While Eckstrand and Langford marched for peace, Smithfield was mourning a young man killed by a roadside bomb in Iraq just days before he planned to marry. Army Sgt. Michael Peek is the latest of 28 men with connections to Hampton Roads to die in this war.
And on Monday, the fourth anniversary of U.S. bombs dropping on Iraq, reporter Stephanie Heinatz profiled just a few of countless local impacts.
A local military mother and retired Navy captain who had to face her own son's deployment. A war widow who is learning to love again. An employer buckling down to cover for a worker called up for his third tour. High-school students struggling to grasp the ethics versus realpolitik of war.

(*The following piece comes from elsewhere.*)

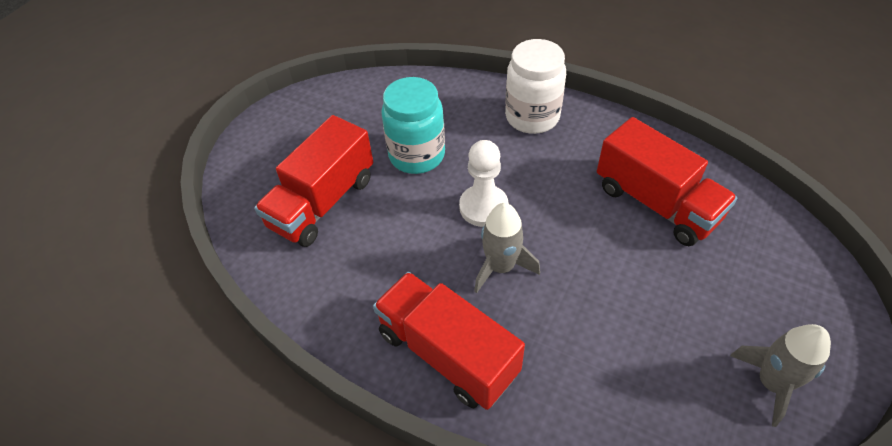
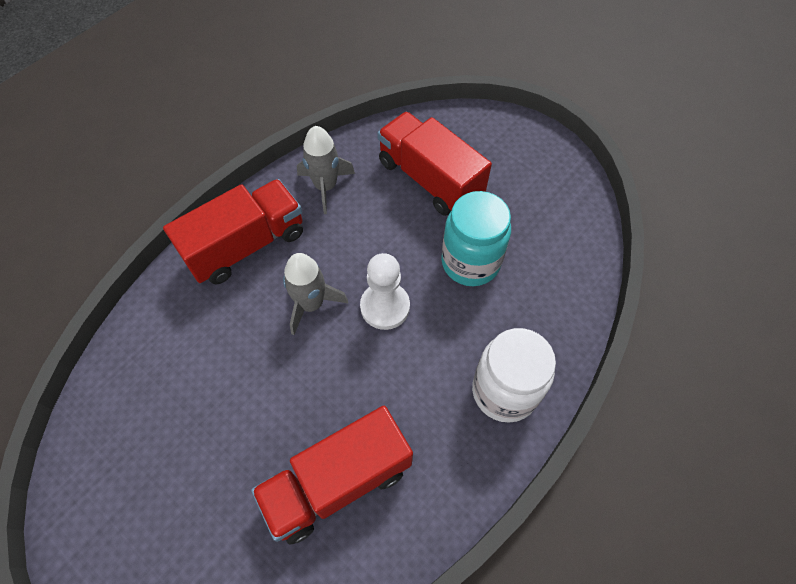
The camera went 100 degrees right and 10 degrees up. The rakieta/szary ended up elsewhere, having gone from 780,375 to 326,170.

After four years, communities here and all over this country know the reality down to their bones. They've buried their share, too.
They've also taken in thousands of men and women so badly broken from combat that they will never be the same. Lost limbs, scarred souls. Brain trauma, post-traumatic stress.
Everyone hopes that the spilled blood and torn flesh, the body bags and the grieving at gravesides won't be in vain.
A sizable portion of the population fears that it will.
It's fear that put protesters and counter-protesters in Washington on Saturday. One side afraid that good men and women are dying for no good reason. The other side afraid that that will be the verdict of history - and furious at the prospect.
So, with no clear enemy to engage, they bully the peacemakers.
With a tragically flawed grasp of the individual rights their own country stands for, they try to choke off protest and dissent.
As if the loudest voice wins. As if pinning a flag to your chest makes you a patriot.
As if American-style democracy is forcing everyone to goose-step to the same tune.
Or else.
The ones who spit on their own countrymen for the sin of marching for peace, for calling for our servicemen and women to be brought home safe and soon, and for indicting the president and his cabal for instigating chaos need a more robust appreciation of democracy.
Eckstrand, for instance, didn't want to lash out at the man who spat upon him, but talk with him.
"On one hand, I'm actually glad they showed because I think it's always healthy for democracy to see disagreement," Eckstrand says.
"But obviously the way he expressed it was way over the line. His side was trying to shut down disagreement. Disagreement is a good thing. It's out there and they need to respect it, appreciate it.
"The American flag doesn't mean anything if you don't put any faith in it."